2009 is not yet over and we are enjoying it together. Though we’ve already had major fights a huge chunk of the half year, I know we’ll share a lot more happier years together. Let’s make more lasting memories.
I love you, hon. Happy 2nd year together.
This Could Be Quarter Life Crisis
I’ve been wandering aimlessly for quite some time now. Drifting from place to place, clique to clique, job to job, dream to dream. If you ask me now what I would like to be someday, I can give you an answer right away. But ask me how I see myself in a few years’ time, I would have a hard time, possibly a long time, before I give you a lousy answer.
I am half-optimist, half-pessimist: I look into the future with both fear and excitement. Right now, however, I’m having a hard time looking at the future with a positive outlook. Everything seems vague, bleak, undefinable, unattainable. About a month ago, I took an exam in Cebu that could change my career path. To tell you honestly, I felt unprepared. I was pre-occupied with the primary reason we went there: my boyfriend’s birthday. I remember I was more excited to check out the club near the place we were staying at than wake up early for my exam the following morning. Of course, I didn’t party but I still slept late. I reached the examination place early (it was 10 minutes away), but had to go back because I left my IDs and pencils. Talk about knowing my priorities.
More than a week ago, I celebrated my 24th birthday by partying with friends and burning money on alcohol. I could have done much more with the money I’ve spent on damn expensive bar drinks, but I can’t really complain for the happy memories I’ve shared with my friends. Of course, there’s nothing really wrong with having crazy fun, but at 24, I am a bit exhausted. At this age, I should have set my priorities straight, followed-through on my life-long plans, and work on becoming a better person—not just for myself, but for the people around me as well. I know I’ve been saying this for quite some time now, to the point that I’m repeating myself, but I have yet to really work on it.

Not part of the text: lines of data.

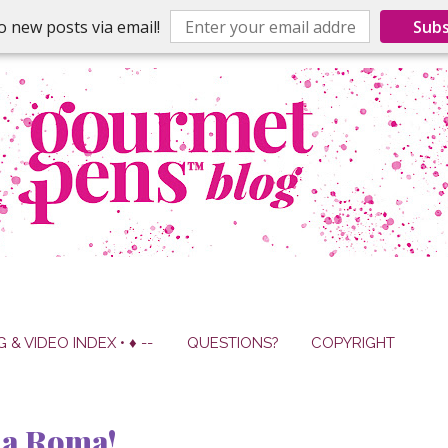
o new posts via email!
Subs
G & VIDEO INDEX • ♦ --
QUESTIONS?
COPYRIGHT
la Roma!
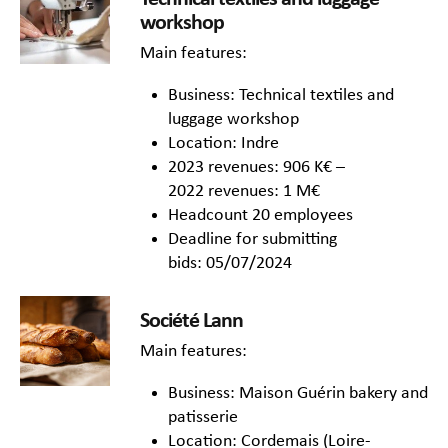
workshop
Main features:
Business: Technical textiles and
luggage workshop
Location: Indre
2023 revenues: 906 K€ –
2022 revenues: 1 M€
Headcount 20 employees
Deadline for submitting
bids: 05/07/2024
Société Lann
Main features:
Business: Maison Guérin bakery and
patisserie
Location: Cordemais (Loire-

Last Sunday, I was about to sleep after a long night of hanging out with some friends, when I couldn’t resist asking my boyfriend, who was more than ready to sleep, a very simple yet powerful question: do you love me? Of course I know the answer, but I wanted to hear him say it. Something quite unexplainable just tugs at my heart every time I hear him say those magic words with utmost honesty. That night, however, I asked him because I was bothered by the end of a lovely relationship his best friend had with a girl we had grown to treasure. Apparently, his best friend has grown tired of this girl and dumped her for another girl just like that. What’s worse, he’s been seeing the other girl before he even broke up with her. Some people never learn to be content, look at the bigger picture, and make things work while hoping to be better. It scared me for a while to realize that it could happen to us too,with all the fights we’ve had concerning (rather bland and insipid) third parties. Pessimistic yes, and after two years, it still scares me.
But it’s not just about love and relationships. At 24 and less than a quarter of my life plans realized, I have every reason to be pessimistic. When I entered adulthood, I thought things would be so much simpler: I’d be earning my own money and spending it as I please, my parents would stop constantly watching my back, and I’d be able to do things the way I want to. I like who I am right now, but I can’t deny that I feel a growing disappointment take over my (half) optimism. I’m tired of waiting for things to happen, but I don’t want to rush because I don’t know where I’m going next. I’m more than ready to give up the luxuries afforded the youth, but I can’t seem to start fully taking responsibility for my actions. I still somehow feel lost, more than I would like to acknowledge.
This could be quarter life crisis. I just hope it’s only as fleeting as my pre-breakfast mood.